*** Opening of Data to examine ***

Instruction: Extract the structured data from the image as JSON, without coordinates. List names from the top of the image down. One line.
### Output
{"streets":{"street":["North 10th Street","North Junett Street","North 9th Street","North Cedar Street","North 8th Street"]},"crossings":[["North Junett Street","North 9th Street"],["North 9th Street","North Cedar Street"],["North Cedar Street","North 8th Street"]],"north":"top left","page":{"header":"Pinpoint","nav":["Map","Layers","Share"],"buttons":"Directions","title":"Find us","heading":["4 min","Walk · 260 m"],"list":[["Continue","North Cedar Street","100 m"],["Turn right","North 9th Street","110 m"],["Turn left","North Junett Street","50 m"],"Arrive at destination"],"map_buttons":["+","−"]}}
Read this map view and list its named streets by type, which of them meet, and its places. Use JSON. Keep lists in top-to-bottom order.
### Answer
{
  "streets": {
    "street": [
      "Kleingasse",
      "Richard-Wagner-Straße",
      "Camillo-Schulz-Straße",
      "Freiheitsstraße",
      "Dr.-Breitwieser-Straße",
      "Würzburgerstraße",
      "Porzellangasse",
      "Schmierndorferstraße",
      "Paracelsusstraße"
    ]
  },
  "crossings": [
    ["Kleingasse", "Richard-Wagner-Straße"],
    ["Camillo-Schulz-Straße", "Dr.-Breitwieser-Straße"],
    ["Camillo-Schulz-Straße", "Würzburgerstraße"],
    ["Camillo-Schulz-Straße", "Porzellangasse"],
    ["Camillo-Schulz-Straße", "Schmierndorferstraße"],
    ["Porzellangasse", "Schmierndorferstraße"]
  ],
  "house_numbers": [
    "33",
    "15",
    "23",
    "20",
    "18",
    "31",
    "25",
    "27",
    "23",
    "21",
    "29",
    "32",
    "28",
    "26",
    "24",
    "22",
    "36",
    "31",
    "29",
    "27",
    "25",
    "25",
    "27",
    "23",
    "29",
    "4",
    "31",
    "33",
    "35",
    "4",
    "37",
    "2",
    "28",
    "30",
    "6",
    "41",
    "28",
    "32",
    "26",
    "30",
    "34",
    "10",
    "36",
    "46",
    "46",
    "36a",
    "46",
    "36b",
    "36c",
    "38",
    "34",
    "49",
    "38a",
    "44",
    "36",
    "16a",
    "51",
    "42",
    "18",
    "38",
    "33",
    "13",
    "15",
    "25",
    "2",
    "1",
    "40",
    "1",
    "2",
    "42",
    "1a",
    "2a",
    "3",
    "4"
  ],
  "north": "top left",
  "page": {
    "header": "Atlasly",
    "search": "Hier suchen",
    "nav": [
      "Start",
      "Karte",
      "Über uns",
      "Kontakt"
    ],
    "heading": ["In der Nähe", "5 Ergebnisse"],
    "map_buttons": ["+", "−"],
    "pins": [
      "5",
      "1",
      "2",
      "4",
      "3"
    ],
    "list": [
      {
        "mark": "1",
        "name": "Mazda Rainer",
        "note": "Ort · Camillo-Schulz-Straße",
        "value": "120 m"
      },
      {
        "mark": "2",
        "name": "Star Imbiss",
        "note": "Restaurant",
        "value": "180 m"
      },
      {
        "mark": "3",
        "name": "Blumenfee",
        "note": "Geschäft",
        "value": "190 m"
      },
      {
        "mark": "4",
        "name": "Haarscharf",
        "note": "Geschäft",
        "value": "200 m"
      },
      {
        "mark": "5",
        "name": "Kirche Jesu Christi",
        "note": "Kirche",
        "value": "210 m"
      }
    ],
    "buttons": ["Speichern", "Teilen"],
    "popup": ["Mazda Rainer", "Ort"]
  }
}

*** Close of Data to examine ***

What to do: From the data above, show each line that contains "Rainer".

Response area:
        "name": "Mazda Rainer",
    "popup": ["Mazda Rainer", "Ort"]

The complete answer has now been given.